🤖 AI Summary
This work addresses the absence of a unified formal framework for general-purpose information extraction. We propose the first formal-language-based universal extractor model, which maps input strings to attribute-labeled tables; each cell stores the set of text spans corresponding to its attribute—thereby unifying named entity recognition, relation extraction, and question-answering–style extraction.
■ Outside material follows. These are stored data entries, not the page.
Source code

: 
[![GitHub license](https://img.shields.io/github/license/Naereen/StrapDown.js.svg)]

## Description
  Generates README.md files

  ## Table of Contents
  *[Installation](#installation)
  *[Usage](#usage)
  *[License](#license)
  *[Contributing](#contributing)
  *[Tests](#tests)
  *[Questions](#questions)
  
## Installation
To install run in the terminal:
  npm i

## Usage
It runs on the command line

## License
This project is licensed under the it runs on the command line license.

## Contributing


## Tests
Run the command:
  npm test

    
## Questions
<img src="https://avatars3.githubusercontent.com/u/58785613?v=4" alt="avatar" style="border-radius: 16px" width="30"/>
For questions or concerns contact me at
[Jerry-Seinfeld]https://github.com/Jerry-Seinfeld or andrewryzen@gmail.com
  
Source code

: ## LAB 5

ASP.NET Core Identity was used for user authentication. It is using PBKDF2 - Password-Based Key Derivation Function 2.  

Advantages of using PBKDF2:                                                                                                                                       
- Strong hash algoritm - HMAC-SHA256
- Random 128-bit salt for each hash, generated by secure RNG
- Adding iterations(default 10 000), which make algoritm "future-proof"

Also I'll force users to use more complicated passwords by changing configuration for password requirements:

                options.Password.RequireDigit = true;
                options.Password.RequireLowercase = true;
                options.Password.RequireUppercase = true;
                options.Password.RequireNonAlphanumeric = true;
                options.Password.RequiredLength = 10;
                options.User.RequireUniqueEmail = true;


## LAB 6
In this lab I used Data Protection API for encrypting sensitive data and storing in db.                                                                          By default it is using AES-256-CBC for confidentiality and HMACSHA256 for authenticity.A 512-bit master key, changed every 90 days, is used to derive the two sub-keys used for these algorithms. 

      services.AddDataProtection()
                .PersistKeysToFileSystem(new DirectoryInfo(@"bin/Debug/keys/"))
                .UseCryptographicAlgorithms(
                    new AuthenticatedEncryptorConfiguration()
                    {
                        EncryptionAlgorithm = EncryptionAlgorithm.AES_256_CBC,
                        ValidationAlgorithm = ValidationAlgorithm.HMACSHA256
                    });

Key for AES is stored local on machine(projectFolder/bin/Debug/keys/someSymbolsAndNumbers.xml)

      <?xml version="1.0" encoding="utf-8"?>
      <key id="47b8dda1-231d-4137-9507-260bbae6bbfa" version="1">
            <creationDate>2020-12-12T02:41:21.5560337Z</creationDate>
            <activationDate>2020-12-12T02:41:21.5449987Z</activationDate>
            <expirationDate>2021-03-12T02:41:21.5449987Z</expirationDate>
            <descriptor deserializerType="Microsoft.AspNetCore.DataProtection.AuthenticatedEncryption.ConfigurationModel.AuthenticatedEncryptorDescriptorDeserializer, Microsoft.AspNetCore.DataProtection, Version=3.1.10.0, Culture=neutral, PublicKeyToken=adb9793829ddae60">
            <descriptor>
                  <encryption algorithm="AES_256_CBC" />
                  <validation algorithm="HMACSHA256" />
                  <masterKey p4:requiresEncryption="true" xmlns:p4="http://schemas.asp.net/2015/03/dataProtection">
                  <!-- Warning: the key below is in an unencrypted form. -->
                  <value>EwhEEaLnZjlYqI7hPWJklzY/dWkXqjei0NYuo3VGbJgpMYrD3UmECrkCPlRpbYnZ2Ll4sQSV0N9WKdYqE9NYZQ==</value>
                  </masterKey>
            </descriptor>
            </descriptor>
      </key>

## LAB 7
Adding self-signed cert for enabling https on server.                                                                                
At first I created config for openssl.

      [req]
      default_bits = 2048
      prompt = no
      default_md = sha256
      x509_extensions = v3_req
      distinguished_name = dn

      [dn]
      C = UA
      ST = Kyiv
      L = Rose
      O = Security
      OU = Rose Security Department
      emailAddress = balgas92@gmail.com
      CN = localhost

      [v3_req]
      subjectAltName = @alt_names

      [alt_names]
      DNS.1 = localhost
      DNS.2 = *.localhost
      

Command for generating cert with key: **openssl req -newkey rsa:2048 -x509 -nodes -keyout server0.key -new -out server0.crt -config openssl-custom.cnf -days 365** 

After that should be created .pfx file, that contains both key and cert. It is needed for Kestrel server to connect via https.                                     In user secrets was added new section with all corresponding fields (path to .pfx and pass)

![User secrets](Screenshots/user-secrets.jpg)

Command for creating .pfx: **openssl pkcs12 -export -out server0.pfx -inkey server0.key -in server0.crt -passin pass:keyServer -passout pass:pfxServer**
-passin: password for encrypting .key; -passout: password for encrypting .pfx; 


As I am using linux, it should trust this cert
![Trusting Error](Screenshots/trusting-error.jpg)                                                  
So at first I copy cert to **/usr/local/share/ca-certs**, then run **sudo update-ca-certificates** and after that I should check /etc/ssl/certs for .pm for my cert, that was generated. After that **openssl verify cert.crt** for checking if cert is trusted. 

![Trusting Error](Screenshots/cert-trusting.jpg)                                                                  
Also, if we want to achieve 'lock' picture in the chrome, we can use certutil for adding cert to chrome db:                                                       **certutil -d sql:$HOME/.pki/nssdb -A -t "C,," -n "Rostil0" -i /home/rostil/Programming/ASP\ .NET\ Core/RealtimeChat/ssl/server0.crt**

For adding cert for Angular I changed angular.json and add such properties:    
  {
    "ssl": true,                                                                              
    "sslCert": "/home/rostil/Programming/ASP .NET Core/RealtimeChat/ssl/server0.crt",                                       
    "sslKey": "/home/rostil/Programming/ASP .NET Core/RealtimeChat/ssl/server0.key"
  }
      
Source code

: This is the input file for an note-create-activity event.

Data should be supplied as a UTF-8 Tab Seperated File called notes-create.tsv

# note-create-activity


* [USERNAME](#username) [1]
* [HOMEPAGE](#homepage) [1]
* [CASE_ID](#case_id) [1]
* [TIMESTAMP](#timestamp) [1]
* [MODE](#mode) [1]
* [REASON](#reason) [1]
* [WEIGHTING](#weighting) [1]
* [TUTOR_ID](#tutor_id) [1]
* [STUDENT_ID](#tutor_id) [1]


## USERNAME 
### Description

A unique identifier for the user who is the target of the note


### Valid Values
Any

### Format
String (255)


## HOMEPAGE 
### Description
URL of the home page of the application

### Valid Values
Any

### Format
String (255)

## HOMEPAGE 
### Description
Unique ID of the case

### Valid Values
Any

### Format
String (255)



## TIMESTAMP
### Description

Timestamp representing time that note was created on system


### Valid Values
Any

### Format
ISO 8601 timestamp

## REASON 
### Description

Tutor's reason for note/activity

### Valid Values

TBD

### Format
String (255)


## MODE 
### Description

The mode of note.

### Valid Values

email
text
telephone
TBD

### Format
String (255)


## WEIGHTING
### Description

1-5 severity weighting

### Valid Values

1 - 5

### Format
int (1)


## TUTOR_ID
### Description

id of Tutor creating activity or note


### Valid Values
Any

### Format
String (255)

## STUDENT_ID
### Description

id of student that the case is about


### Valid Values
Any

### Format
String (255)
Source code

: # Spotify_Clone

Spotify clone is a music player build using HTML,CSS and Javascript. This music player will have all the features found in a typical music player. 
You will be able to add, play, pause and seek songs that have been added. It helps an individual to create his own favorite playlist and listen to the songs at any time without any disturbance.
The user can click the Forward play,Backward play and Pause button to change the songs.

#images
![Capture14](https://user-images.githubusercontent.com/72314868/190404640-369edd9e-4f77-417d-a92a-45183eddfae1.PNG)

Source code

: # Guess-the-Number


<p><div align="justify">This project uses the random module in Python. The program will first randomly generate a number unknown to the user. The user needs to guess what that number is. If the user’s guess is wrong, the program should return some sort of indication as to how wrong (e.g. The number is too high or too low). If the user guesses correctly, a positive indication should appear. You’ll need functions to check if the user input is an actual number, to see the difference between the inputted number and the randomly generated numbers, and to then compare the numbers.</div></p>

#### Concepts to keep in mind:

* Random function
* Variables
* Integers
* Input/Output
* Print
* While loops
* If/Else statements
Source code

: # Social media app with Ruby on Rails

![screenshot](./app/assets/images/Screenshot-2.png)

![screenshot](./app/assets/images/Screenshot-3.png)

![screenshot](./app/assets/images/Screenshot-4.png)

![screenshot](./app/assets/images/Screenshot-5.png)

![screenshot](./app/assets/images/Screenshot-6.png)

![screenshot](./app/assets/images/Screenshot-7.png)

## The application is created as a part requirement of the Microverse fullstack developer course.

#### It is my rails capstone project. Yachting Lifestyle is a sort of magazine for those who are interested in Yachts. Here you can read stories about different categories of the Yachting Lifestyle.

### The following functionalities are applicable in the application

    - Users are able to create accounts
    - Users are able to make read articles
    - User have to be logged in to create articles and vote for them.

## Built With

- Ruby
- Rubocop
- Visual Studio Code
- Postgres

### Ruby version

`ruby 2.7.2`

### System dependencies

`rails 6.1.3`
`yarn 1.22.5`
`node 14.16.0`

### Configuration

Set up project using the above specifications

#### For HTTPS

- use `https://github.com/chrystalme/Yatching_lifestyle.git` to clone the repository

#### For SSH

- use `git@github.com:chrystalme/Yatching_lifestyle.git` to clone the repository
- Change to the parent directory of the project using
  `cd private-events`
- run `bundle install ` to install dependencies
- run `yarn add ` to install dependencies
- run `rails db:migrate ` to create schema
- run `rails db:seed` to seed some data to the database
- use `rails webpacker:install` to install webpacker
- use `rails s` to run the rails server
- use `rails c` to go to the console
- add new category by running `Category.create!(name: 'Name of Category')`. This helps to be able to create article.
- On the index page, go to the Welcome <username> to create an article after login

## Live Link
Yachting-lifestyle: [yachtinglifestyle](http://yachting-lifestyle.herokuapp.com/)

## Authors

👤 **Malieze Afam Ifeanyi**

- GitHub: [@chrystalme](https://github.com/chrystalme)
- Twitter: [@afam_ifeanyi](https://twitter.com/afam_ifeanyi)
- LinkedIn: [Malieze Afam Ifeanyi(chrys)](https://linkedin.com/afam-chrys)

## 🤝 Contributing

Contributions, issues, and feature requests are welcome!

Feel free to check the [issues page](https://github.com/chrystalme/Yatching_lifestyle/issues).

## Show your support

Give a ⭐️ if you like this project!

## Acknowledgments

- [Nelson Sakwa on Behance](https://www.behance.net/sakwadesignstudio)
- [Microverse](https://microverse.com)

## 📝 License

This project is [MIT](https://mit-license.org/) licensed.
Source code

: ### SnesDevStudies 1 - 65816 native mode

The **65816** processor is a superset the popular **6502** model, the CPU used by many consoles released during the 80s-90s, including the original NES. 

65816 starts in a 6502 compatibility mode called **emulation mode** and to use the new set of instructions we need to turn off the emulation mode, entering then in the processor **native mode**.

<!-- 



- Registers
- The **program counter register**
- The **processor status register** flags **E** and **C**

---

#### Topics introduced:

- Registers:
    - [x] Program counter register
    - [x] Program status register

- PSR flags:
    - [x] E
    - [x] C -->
Innovatively, we define extractors via the joint alphabet of terminal symbols and attribute symbols, extending classical document spanner theory. We systematically establish their closure properties and precisely characterize the computational complexity of equivalence and containment checking (e.g., PSPACE-completeness), and provide both extended regular expression representations and relational algebra characterizations. This work establishes the first complete formal semantic theory for information extraction.
📝 Abstract
For a terminal alphabet $Sigma$ and an attribute alphabet $Gamma$, a $(Sigma, Gamma)$-extractor is a function that maps every string over $Sigma$ to a table with a column per attribute and with sets of positions of $w$ as cell entries. This rather general information extraction framework extends the well-known document spanner framework, which has intensively been investigated in the database theory community over the last decade. Moreover, our framework is based on formal language theory in a particularly clean and simple way. In addition to this conceptual contribution, we investigate closure properties, different representation formalisms and the complexity of natural decision problems for extractors.